When Heinz left the church Eva’s image filled his heart and mind. He went directly from the sanctuary to his lodgings; but there neither Frau Barbara, his pretty young hostess, nor Biberli would believe their eyes or ears, when the former heard in the entry, the latter in the adjoining room, the lash of a scourge upon naked limbs, and loud groans. Both sounds were familiar to Barbel through her father, and to Biberli from the time of penance after his stay in Paris, and his own person.
Heinz Schorlin, certainly for the first time in his life, had scourged himself.

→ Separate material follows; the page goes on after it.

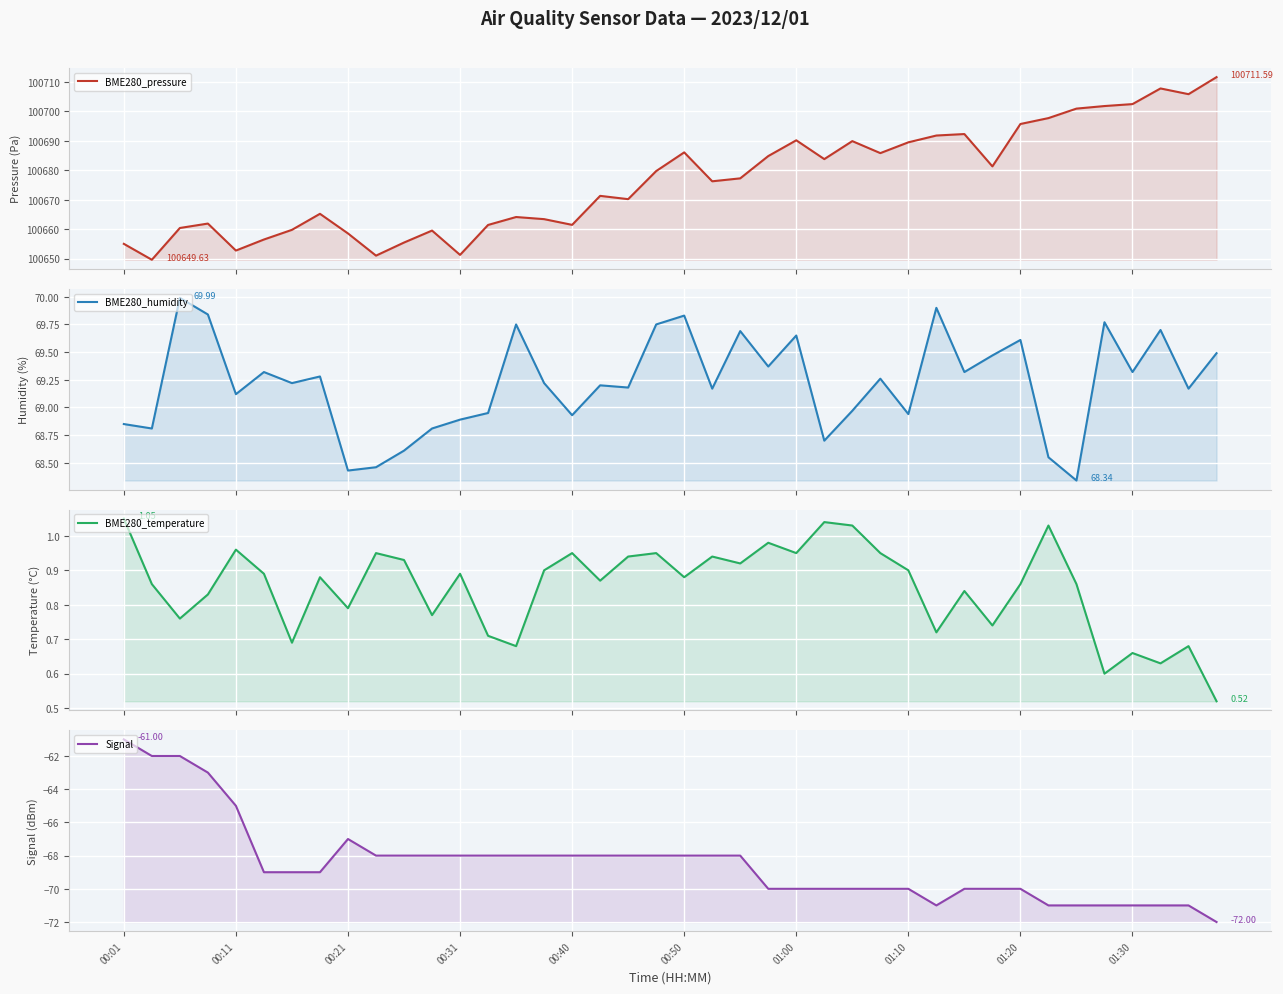

Reading left to right, list all the values displayed in this chart.

BME280_pressure: 100655.0	100649.6	100660.4	100661.9	100652.8	100656.5	100659.8	100665.2	100658.6	100651.0	100655.5	100659.5	100651.3	100661.4	100664.1	100663.4	100661.5	100671.3	100670.2	100679.7	100686.1	100676.2	100677.2	100684.8	100690.2	100683.8	100689.9	100685.8	100689.5	100691.8	100692.3	100681.3	100695.7	100697.7	100700.9	100701.8	100702.4	100707.8	100705.8	100711.6
BME280_humidity: 68.8	68.8	70.0	69.8	69.1	69.3	69.2	69.3	68.4	68.5	68.6	68.8	68.9	69.0	69.8	69.2	68.9	69.2	69.2	69.8	69.8	69.2	69.7	69.4	69.7	68.7	69.0	69.3	68.9	69.9	69.3	69.5	69.6	68.5	68.3	69.8	69.3	69.7	69.2	69.5
BME280_temperature: 1.1	0.9	0.8	0.8	1.0	0.9	0.7	0.9	0.8	0.9	0.9	0.8	0.9	0.7	0.7	0.9	0.9	0.9	0.9	0.9	0.9	0.9	0.9	1.0	0.9	1.0	1.0	0.9	0.9	0.7	0.8	0.7	0.9	1.0	0.9	0.6	0.7	0.6	0.7	0.5
Signal: -61.0	-62.0	-62.0	-63.0	-65.0	-69.0	-69.0	-69.0	-67.0	-68.0	-68.0	-68.0	-68.0	-68.0	-68.0	-68.0	-68.0	-68.0	-68.0	-68.0	-68.0	-68.0	-68.0	-70.0	-70.0	-70.0	-70.0	-70.0	-70.0	-71.0	-70.0	-70.0	-70.0	-71.0	-71.0	-71.0	-71.0	-71.0	-71.0	-72.0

It was done by the advice of Father Benedictus but, although he followed the counsel so earnestly that for a long time large bloody stripes covered his back and shoulders, this remedy for sinful thoughts produced an effect exactly opposite to the one expected; for, whenever the places where the scourge had struck him so severely smarted under his armour, they reminded him of her for whose sake he had raised his hand against himself, and the blissful glance from her eyes.
CHAPTER IV.
During the days which succeeded the mass for the dead the Ortlieb mansion was very silent. The Burgrave von Zollern, who still gladly concealed in his castle the brave companion in arms to whom he had entrusted the imperial standard on the Marchfield, when his own strong arm needed rest, had permitted Herr Ernst, as the young man’s future father-in-law, to visit him. Both were now in constant communication, as Els hoped, for the advantage of the Eysvogel business.